** Data records follows **

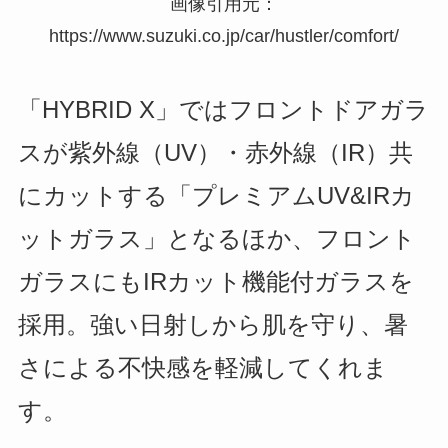
画像引用元：
https://www.suzuki.co.jp/car/hustler/comfort/
「HYBRID X」ではフロントドアガラ
スが紫外線（UV）・赤外線（IR）共
にカットする「プレミアムUV&IRカ
ットガラス」となるほか、フロント
ガラスにもIRカット機能付ガラスを
採用。強い日射しから肌を守り、暑
さによる不快感を軽減してくれま
す。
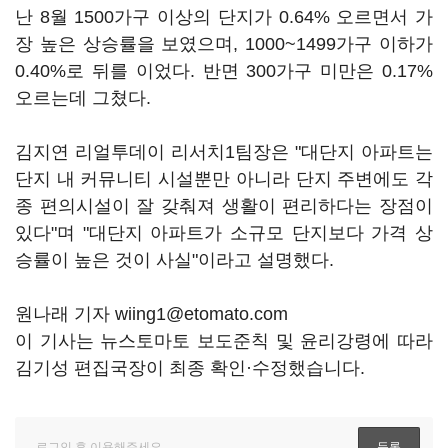
난 8월 1500가구 이상의 단지가 0.64% 오르면서 가
장 높은 상승률을 보였으며, 1000~1499가구 이하가
0.40%로 뒤를 이었다. 반면 300가구 미만은 0.17%
오르는데 그쳤다.
김지연 리얼투데이 리서치1팀장은 "대단지 아파트는
단지 내 커뮤니티 시설뿐만 아니라 단지 주변에도 각
종 편의시설이 잘 갖춰져 생활이 편리하다는 장점이
있다"며 "대단지 아파트가 소규모 단지보다 가격 상
승률이 높은 것이 사실"이라고 설명했다.
원나래 기자 wiing1@etomato.com
이 기사는 뉴스토마토 보도준칙 및 윤리강령에 따라
김기성 편집국장이 최종 확인·수정했습니다.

** End of Data records **

What this task involves
A word-for-word copy of the lines from the one with "장 높은 상승률을 보였으며, 1000~1499가구 이하가" through the end of the listing is what should be returned.

Solution to this task
장 높은 상승률을 보였으며, 1000~1499가구 이하가
0.40%로 뒤를 이었다. 반면 300가구 미만은 0.17%
오르는데 그쳤다.
김지연 리얼투데이 리서치1팀장은 "대단지 아파트는
단지 내 커뮤니티 시설뿐만 아니라 단지 주변에도 각
종 편의시설이 잘 갖춰져 생활이 편리하다는 장점이
있다"며 "대단지 아파트가 소규모 단지보다 가격 상
승률이 높은 것이 사실"이라고 설명했다.
원나래 기자 wiing1@etomato.com
이 기사는 뉴스토마토 보도준칙 및 윤리강령에 따라
김기성 편집국장이 최종 확인·수정했습니다.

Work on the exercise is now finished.